The third-person research method used was participant-observation. Most of the course provided a context for this, as all the activities we did had experiential learning objectives associated with them. Simultaneously part of these experiences, the students were also active observers, bringing their research-minds to their topic of inquiry throughout. All senses attuned—smell, felt-sense, sound, taste, sight—and awareness brought to the subtleties and energetics of each moment, giving rise to important knowledge of their topics. The photos here will share some sense of this participant-observation in action.
A key question in integral research is: How can these perspective-methodologies intertwine into a coherent whole? If the methods themselves are the science, this integrative coherence is the art of integral research. How each student did this integration depended on their own AQAL constellations. That is, the degree and quality of integration available to the student, co-arose with how much of reality he or she had unfolded in his or her own consciousness. In the final presentations, some students primarily assessed their topic using quadrants, bringing together reflections on their topic from the UL domain of experience, the UR domain of behaviours, the LR domain of systems, and the LL domain of culture. Other students integrated these quadrants with an analysis of levels of consciousness evidenced in the society’s social discourse. Still others brought the presentation more personally to consider their own level or stage of development—assessing their stage of development and their own interior dynamics as best they could and reflecting on what this meant to their research and action in the world. Each final integral action plan seemed to bring students to an exciting threshold—a threshold perhaps for the beginning of more engaged graduate level study and/or for engaged social action.

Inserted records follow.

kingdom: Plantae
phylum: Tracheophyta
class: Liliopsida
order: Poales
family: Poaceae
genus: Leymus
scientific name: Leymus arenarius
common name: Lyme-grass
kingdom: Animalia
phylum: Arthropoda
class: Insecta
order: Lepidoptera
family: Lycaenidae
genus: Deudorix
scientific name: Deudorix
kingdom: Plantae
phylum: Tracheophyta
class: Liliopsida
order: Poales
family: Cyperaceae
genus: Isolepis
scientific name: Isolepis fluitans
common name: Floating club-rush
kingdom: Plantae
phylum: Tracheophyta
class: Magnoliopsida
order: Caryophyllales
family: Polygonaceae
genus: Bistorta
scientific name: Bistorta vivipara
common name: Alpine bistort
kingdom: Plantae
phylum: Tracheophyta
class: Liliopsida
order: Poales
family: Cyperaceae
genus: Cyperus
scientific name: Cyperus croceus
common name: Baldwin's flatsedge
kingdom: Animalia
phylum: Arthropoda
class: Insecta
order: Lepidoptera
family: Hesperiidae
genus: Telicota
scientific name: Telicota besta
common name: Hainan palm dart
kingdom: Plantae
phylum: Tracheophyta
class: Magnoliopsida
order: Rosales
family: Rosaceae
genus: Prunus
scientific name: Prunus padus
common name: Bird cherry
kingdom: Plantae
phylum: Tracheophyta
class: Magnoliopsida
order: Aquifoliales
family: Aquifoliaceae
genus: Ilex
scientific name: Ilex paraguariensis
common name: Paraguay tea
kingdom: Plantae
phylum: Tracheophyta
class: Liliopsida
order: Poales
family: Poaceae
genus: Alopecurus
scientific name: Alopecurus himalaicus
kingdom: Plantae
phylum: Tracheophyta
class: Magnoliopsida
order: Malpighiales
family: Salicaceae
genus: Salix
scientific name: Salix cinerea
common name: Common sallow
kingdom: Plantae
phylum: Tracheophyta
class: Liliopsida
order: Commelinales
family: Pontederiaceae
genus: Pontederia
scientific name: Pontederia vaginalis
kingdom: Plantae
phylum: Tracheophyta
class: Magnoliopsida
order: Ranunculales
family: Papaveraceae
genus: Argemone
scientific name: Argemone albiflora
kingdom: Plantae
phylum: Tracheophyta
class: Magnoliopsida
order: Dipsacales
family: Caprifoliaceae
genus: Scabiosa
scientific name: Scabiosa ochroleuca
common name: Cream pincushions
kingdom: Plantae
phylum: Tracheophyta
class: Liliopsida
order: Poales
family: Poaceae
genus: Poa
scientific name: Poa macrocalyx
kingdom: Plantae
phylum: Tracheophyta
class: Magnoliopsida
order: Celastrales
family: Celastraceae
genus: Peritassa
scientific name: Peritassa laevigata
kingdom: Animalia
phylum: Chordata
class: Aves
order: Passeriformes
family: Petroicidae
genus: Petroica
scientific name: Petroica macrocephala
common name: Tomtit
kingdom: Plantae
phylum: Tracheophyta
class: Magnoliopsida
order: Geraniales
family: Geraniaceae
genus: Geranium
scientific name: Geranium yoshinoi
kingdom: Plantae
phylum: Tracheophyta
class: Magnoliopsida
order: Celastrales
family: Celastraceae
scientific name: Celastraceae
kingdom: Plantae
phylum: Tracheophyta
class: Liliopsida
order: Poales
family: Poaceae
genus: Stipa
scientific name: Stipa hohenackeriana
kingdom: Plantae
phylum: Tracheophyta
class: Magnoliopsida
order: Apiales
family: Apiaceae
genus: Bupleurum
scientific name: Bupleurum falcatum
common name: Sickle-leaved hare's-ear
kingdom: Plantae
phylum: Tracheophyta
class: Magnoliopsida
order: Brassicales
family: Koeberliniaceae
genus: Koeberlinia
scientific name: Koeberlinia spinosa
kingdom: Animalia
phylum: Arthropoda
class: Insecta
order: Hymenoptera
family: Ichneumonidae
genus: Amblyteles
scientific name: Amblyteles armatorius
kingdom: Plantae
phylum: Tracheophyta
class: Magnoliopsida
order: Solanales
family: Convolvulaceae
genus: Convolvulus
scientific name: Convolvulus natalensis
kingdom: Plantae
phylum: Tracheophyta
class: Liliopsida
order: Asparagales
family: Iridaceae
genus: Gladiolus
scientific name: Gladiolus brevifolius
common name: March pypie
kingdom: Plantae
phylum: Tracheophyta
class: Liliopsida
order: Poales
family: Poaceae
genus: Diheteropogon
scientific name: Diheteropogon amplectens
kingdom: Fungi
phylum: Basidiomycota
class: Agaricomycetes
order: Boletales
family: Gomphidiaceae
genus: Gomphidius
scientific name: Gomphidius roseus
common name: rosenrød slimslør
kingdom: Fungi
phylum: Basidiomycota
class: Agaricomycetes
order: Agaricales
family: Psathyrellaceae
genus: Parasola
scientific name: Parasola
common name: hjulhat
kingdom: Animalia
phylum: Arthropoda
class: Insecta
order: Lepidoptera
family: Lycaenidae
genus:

Leaving Peru, I recalled the words of the Rumi poem, “There's courage involved if you want to become truth. There is a broken-open place in a lover...” That is the intention held by the course: that each student to step forward with a courage unlike that of their everyday self. Courage to show up, look directly at suffering, to love, and to allow one’s self to break open. Which is not easy to do. It can be tough to leave one’s home and comforts to spend time in impoverished communities and really get a sense of how life is lived elsewhere. Theoretical discourse is tidy whereas real life is a complete mess. And more, that mess will tear your heart out again and again. On these field courses, we are essentially asking students to show up and directly experience that mess, allowing their heart to break open. Clearly a tall order! I commend every participant who came to Peru, for having stepped forward with this courage spoken of by Rumi. It is thrilling to behold when the insight of integral theory meets action. Philosophy on alleviating suffering was never meant to stay on paper; it was always intended to move into compassionate engagement. Witnessing that occur in Peru was surely the greatest gift of the course.